The artists who created a music video for Israeli band Jane Bordeaux have accused McDonald’s of plagiarizing their work in a commercial for the company’s South Korean market.
The premise of the video for “Ma’agalim,” which the producing team from Tel Aviv released last April, shows a wooden doll gliding along the surface of a mechanical rotating cylinder scene in a penny arcade. The animated commercial, which advertises two shrimp-incorporated burgers that were introduced to the menu in October, shows a shrimp doing the same within an artistically comparable scene.
Similar scenes from the music video at 0:30 and 2:10 above can be seen in the commercial below.
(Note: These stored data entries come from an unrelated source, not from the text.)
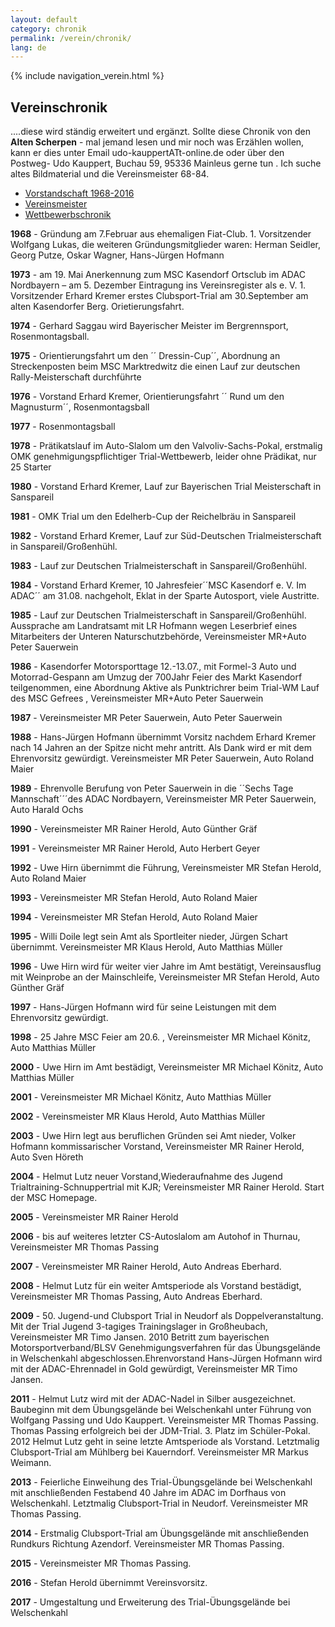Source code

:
 ```yaml
---
layout: default
category: chronik
permalink: /verein/chronik/
lang: de
---
```


{% include navigation_verein.html %}

## Vereinschronik

....diese wird ständig erweitert und ergänzt. Sollte diese Chronik von den **Alten Scherpen** - mal jemand lesen und mir noch was Erzählen wollen, kann er dies unter Email udo-kauppertATt-online.de oder über den Postweg- Udo Kauppert, Buchau 59, 95336 Mainleus gerne tun . Ich suche altes Bildmaterial und die Vereinsmeister 68-84.

* [Vorstandschaft 1968-2016]({{site.page-prefix}}download/MSCKasendorfVorstand.pdf)
* [Vereinsmeister]({{site.page-prefix}}download/Vereinsmeister.pdf)
* [Wettbewerbschronik]({{site.page-prefix}}download/Vereinsmeister.pdf)

**1968** - Gründung am 7.Februar aus ehemaligen Fiat-Club. 1. Vorsitzender Wolfgang Lukas, die weiteren Gründungsmitglieder waren: Herman Seidler, Georg Putze, Oskar Wagner, Hans-Jürgen Hofmann

**1973** - am 19. Mai Anerkennung zum MSC Kasendorf Ortsclub im ADAC Nordbayern – am 5. Dezember Eintragung ins Vereinsregister als e. V. 1. Vorsitzender Erhard Kremer erstes Clubsport-Trial am 30.September am alten Kasendorfer Berg. Orietierungsfahrt.

**1974** - Gerhard Saggau wird Bayerischer Meister im Bergrennsport, Rosenmontagsball.

**1975** - Orientierungsfahrt um den ´´ Dressin-Cup´´, Abordnung an Streckenposten beim MSC Marktredwitz die einen Lauf zur deutschen Rally-Meisterschaft durchführte

**1976** - Vorstand Erhard Kremer, Orientierungsfahrt ´´ Rund um den Magnusturm´´, Rosenmontagsball

**1977** - Rosenmontagsball

**1978** - Prätikatslauf im Auto-Slalom um den Valvoliv-Sachs-Pokal, erstmalig OMK genehmigungspflichtiger Trial-Wettbewerb, leider ohne Prädikat, nur 25 Starter

**1980** - Vorstand Erhard Kremer, Lauf zur Bayerischen Trial Meisterschaft in Sanspareil

**1981** - OMK Trial um den Edelherb-Cup der Reichelbräu in Sanspareil

**1982** - Vorstand Erhard Kremer, Lauf zur Süd-Deutschen Trialmeisterschaft in Sanspareil/Großenhühl.

**1983** - Lauf zur Deutschen Trialmeisterschaft in Sanspareil/Großenhühl.

**1984** - Vorstand Erhard Kremer, 10 Jahresfeier´´MSC Kasendorf e. V. Im ADAC´´ am 31.08. nachgeholt, Eklat in der Sparte Autosport, viele Austritte.

**1985** - Lauf zur Deutschen Trialmeisterschaft in Sanspareil/Großenhühl. Aussprache am Landratsamt mit LR Hofmann wegen Leserbrief eines Mitarbeiters der Unteren Naturschutzbehörde, Vereinsmeister MR+Auto Peter Sauerwein

**1986** - Kasendorfer Motorsporttage 12.-13.07., mit Formel-3 Auto und Motorrad-Gespann am Umzug der 700Jahr Feier des Markt Kasendorf teilgenommen, eine Abordnung Aktive als Punktrichrer beim Trial-WM Lauf des MSC Gefrees , Vereinsmeister MR+Auto Peter Sauerwein

**1987** - Vereinsmeister MR Peter Sauerwein, Auto Peter Sauerwein

**1988** - Hans-Jürgen Hofmann übernimmt Vorsitz nachdem Erhard Kremer nach 14 Jahren an der Spitze nicht mehr antritt. Als Dank wird er mit dem Ehrenvorsitz gewürdigt. Vereinsmeister MR Peter Sauerwein, Auto Roland Maier

**1989** - Ehrenvolle Berufung von Peter Sauerwein in die ´´Sechs Tage Mannschaft´´´des ADAC Nordbayern, Vereinsmeister MR Peter Sauerwein, Auto Harald Ochs

**1990** - Vereinsmeister MR Rainer Herold, Auto Günther Gräf

**1991** - Vereinsmeister MR Rainer Herold, Auto Herbert Geyer

**1992** - Uwe Hirn übernimmt die Führung, Vereinsmeister MR Stefan Herold, Auto Roland Maier

**1993** - Vereinsmeister MR Stefan Herold, Auto Roland Maier

**1994** - Vereinsmeister MR Stefan Herold, Auto Roland Maier

**1995** - Willi Doile legt sein Amt als Sportleiter nieder, Jürgen Schart übernimmt. Vereinsmeister MR Klaus Herold, Auto Matthias Müller

**1996** - Uwe Hirn wird für weiter vier Jahre im Amt bestätigt, Vereinsausflug mit Weinprobe an der Mainschleife, Vereinsmeister MR Stefan Herold, Auto Günther Gräf

**1997** - Hans-Jürgen Hofmann wird für seine Leistungen mit dem Ehrenvorsitz gewürdigt.

**1998** - 25 Jahre MSC Feier am 20.6. , Vereinsmeister MR Michael Könitz, Auto Matthias Müller

**2000** - Uwe Hirn im Amt bestädigt, Vereinsmeister MR Michael Könitz, Auto Matthias Müller

**2001** - Vereinsmeister MR Michael Könitz, Auto Matthias Müller

**2002** - Vereinsmeister MR Klaus Herold, Auto Matthias Müller

**2003** - Uwe Hirn legt aus beruflichen Gründen sei Amt nieder, Volker Hofmann kommissarischer Vorstand, Vereinsmeister MR Rainer Herold, Auto Sven Höreth

**2004** - Helmut Lutz neuer Vorstand,Wiederaufnahme des Jugend Trialtraining-Schnuppertrial mit KJR; Vereinsmeister MR Rainer Herold. Start der MSC Homepage.

**2005** - Vereinsmeister MR Rainer Herold

**2006** - bis auf weiteres letzter CS-Autoslalom am Autohof in Thurnau, Vereinsmeister MR Thomas Passing

**2007** - Vereinsmeister MR Rainer Herold, Auto Andreas Eberhard.

**2008** - Helmut Lutz für ein weiter Amtsperiode als Vorstand bestädigt, Vereinsmeister MR Thomas Passing, Auto Andreas Eberhard.

**2009** - 50. Jugend-und Clubsport Trial in Neudorf als Doppelveranstaltung. Mit der Trial Jugend 3-tagiges Trainingslager in Großheubach, Vereinsmeister MR Timo Jansen.
2010 Betritt zum bayerischen Motorsportverband/BLSV Genehmigungsverfahren für das Übungsgelände in Welschenkahl abgeschlossen.Ehrenvorstand Hans-Jürgen Hofmann wird mit der ADAC-Ehrennadel in Gold gewürdigt, Vereinsmeister MR Timo Jansen.

**2011** - Helmut Lutz wird mit der ADAC-Nadel in Silber ausgezeichnet. Baubeginn mit dem Übungsgelände bei Welschenkahl unter Führung von Wolfgang Passing und Udo Kauppert. Vereinsmeister MR Thomas Passing. Thomas Passing erfolgreich bei der JDM-Trial. 3. Platz im Schüler-Pokal.
2012 Helmut Lutz geht in seine letzte Amtsperiode als Vorstand. Letztmalig Clubsport-Trial am Mühlberg bei Kauerndorf. Vereinsmeister MR Markus Weimann.

**2013** - Feierliche Einweihung des Trial-Übungsgelände bei Welschenkahl mit anschließenden Festabend 40 Jahre im ADAC im Dorfhaus von Welschenkahl. Letztmalig Clubsport-Trial in Neudorf. Vereinsmeister MR Thomas Passing.

**2014** - Erstmalig Clubsport-Trial am Übungsgelände mit anschließenden Rundkurs Richtung Azendorf. Vereinsmeister MR Thomas Passing.

**2015** - Vereinsmeister MR Thomas Passing.

**2016** - Stefan Herold übernimmt Vereinsvorsitz.

**2017** - Umgestaltung und Erweiterung des Trial-Übungsgelände bei Welschenkahl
“[I] was shocked to find they copied our work in the most obvious way. Sadly, we don’t have the manpower or the money to take legal actions against a huge corporation like McDonald’s. But I do want to use this platform and express my thoughts with you,” Shtibelman wrote. “[Copying] our artwork to make a profit is not OK! This is wrong and we all need to raise public’s awareness to this issue.”
Uri Lotan, a producer and director for the music video, referred the Daily Dot back to Shtibelman’s Facebook statement, but also provided a side-by-side comparison of the two works. (McDonald’s did not immediately reply to a request for comment.)
Many online point out that the videos are obviously similar, from the placement of the shrimp, the lake, and the rest of the scenery, to the animation style and details, like the shapes of the shrubs, and the painted background on the “box” encompassing the rotating display.
This is the second plagiarism allegation against McDonald’s in the past year. In August, cult animator Cyriak Harris, whose work has been commissioned by groups spanning band Bloc Party and Coca-Cola, accused the company of copying his video Cows & Cows & Cows.
Back then, the commercial had advertised the company’s use of milk for ice cream in its South America market. In this instance, McDonald’s told the Independent they were investigating the allegations made against the advertising agency behind the commercial.
In 2015, McDonald’s was also accused of refusing to pay bands for its South by Southwest conference pop-up, with indie band Ex Cops blasting the corporation online for its insistence that the band be compensated in “exposure,” an argument obsessively carted by people or groups unwilling to pay people in with arts industry with actual money for their work.
“I think [Shtibelman’s post] sums up everything we’re thinking about the situation,” Lotan told the Daily Dot via email. “And yes, I’ve seen the commercial and think it’s a misfortune to see such behavior by a well-known [corporation] such as McDonald’s.”